• [ABOUT THIS EXERCISE] All lines before the one containing "microscopy captured an", plus that line itself, are to be printed exactly as they appear below.

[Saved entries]
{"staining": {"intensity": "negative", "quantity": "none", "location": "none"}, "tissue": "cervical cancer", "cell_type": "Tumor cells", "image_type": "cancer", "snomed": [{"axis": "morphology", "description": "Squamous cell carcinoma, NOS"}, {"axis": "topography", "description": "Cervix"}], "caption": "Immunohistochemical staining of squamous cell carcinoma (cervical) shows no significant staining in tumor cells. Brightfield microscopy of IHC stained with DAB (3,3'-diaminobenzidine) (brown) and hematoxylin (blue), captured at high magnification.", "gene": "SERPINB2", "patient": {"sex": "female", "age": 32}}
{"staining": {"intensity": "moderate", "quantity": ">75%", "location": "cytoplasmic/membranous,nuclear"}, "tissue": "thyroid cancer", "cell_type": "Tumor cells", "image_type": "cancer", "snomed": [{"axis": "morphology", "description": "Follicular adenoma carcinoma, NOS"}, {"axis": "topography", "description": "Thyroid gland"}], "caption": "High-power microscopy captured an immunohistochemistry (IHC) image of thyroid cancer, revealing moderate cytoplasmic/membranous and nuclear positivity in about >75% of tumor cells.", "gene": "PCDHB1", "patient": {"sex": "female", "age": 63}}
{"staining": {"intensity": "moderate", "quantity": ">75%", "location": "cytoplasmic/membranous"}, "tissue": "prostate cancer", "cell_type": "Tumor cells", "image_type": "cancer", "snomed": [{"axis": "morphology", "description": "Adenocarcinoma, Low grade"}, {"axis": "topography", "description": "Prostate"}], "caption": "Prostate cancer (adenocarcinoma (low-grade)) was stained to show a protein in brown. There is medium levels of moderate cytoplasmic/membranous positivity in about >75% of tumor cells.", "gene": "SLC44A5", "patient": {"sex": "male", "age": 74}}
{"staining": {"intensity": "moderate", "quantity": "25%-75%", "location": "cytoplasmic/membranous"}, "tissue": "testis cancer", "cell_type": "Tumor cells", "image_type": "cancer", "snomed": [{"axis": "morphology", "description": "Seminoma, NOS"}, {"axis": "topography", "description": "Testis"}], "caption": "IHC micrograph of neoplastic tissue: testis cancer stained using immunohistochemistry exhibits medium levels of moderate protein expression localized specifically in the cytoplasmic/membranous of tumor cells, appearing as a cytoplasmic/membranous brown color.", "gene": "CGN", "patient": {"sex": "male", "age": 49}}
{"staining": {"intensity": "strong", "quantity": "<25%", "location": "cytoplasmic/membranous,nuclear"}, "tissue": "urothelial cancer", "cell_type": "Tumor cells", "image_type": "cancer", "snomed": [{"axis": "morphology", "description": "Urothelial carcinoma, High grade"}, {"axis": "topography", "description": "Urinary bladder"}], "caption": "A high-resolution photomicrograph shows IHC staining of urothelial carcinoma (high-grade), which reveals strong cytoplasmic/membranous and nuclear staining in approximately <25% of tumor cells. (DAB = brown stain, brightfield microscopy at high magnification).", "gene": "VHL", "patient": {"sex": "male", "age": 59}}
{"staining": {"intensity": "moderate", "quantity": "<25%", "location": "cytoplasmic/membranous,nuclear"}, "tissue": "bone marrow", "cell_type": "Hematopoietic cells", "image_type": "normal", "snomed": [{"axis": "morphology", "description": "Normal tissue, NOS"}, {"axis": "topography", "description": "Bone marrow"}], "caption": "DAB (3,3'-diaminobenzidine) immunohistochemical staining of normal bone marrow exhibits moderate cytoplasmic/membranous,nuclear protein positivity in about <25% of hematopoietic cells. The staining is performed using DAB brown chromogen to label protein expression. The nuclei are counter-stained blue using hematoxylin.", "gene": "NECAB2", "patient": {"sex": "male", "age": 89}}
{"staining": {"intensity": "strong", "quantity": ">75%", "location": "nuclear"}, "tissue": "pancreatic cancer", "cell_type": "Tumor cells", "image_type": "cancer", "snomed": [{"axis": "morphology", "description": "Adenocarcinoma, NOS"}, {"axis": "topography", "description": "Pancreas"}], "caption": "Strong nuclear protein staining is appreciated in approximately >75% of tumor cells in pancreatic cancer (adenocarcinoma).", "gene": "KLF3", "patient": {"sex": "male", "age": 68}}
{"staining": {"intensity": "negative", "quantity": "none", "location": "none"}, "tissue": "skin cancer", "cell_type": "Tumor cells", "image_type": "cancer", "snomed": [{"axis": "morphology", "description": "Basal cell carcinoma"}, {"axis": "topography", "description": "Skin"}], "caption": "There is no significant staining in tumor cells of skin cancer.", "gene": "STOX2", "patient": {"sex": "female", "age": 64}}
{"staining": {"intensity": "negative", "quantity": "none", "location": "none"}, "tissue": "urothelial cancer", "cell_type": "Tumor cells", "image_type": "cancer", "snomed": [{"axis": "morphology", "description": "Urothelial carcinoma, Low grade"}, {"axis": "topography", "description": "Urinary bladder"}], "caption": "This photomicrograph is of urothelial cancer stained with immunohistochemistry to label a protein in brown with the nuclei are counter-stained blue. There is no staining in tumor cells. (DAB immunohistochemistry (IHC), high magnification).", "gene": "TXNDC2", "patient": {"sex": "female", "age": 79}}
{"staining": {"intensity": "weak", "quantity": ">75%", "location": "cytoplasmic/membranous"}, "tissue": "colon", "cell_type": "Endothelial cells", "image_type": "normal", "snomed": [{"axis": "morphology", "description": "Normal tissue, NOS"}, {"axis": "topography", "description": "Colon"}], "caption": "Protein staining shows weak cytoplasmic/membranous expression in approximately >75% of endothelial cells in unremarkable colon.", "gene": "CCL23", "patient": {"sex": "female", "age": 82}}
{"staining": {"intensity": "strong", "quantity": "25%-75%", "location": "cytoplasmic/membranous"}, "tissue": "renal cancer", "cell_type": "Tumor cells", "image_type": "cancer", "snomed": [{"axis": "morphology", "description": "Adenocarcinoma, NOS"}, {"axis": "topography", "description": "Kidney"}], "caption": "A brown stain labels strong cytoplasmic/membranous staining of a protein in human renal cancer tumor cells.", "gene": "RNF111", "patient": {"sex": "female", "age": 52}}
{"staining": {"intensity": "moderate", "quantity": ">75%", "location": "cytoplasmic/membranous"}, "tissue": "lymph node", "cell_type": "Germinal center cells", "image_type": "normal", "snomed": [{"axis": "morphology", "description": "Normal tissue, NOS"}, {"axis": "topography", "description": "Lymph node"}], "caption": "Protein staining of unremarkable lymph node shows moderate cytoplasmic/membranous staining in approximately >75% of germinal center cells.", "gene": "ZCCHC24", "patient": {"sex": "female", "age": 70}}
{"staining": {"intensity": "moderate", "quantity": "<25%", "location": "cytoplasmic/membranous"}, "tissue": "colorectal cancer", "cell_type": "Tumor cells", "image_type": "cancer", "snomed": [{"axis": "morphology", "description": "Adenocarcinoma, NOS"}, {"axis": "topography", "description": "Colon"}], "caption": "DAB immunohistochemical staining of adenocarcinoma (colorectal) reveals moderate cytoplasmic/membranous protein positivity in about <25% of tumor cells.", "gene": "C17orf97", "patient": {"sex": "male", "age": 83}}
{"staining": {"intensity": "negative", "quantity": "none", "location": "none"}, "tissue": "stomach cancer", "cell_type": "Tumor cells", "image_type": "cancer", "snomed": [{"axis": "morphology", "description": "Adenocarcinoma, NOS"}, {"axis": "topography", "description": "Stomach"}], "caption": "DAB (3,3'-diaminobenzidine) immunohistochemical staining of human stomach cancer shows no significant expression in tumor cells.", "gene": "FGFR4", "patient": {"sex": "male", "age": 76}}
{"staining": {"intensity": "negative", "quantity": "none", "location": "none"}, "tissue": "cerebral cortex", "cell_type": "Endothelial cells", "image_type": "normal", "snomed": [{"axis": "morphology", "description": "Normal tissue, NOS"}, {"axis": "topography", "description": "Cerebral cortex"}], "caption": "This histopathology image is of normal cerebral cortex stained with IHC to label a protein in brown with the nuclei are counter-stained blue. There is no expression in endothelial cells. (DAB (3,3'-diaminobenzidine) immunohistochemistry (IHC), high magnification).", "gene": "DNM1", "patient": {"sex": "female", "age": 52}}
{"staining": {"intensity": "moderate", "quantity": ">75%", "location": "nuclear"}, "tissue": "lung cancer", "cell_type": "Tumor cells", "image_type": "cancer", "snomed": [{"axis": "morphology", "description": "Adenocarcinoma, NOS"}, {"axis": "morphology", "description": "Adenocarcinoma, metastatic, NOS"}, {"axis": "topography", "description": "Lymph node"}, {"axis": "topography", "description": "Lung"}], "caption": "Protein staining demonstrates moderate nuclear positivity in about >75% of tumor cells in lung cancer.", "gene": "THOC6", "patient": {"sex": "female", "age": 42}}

• [ANSWER]
{"staining": {"intensity": "negative", "quantity": "none", "location": "none"}, "tissue": "cervical cancer", "cell_type": "Tumor cells", "image_type": "cancer", "snomed": [{"axis": "morphology", "description": "Squamous cell carcinoma, NOS"}, {"axis": "topography", "description": "Cervix"}], "caption": "Immunohistochemical staining of squamous cell carcinoma (cervical) shows no significant staining in tumor cells. Brightfield microscopy of IHC stained with DAB (3,3'-diaminobenzidine) (brown) and hematoxylin (blue), captured at high magnification.", "gene": "SERPINB2", "patient": {"sex": "female", "age": 32}}
{"staining": {"intensity": "moderate", "quantity": ">75%", "location": "cytoplasmic/membranous,nuclear"}, "tissue": "thyroid cancer", "cell_type": "Tumor cells", "image_type": "cancer", "snomed": [{"axis": "morphology", "description": "Follicular adenoma carcinoma, NOS"}, {"axis": "topography", "description": "Thyroid gland"}], "caption": "High-power microscopy captured an immunohistochemistry (IHC) image of thyroid cancer, revealing moderate cytoplasmic/membranous and nuclear positivity in about >75% of tumor cells.", "gene": "PCDHB1", "patient": {"sex": "female", "age": 63}}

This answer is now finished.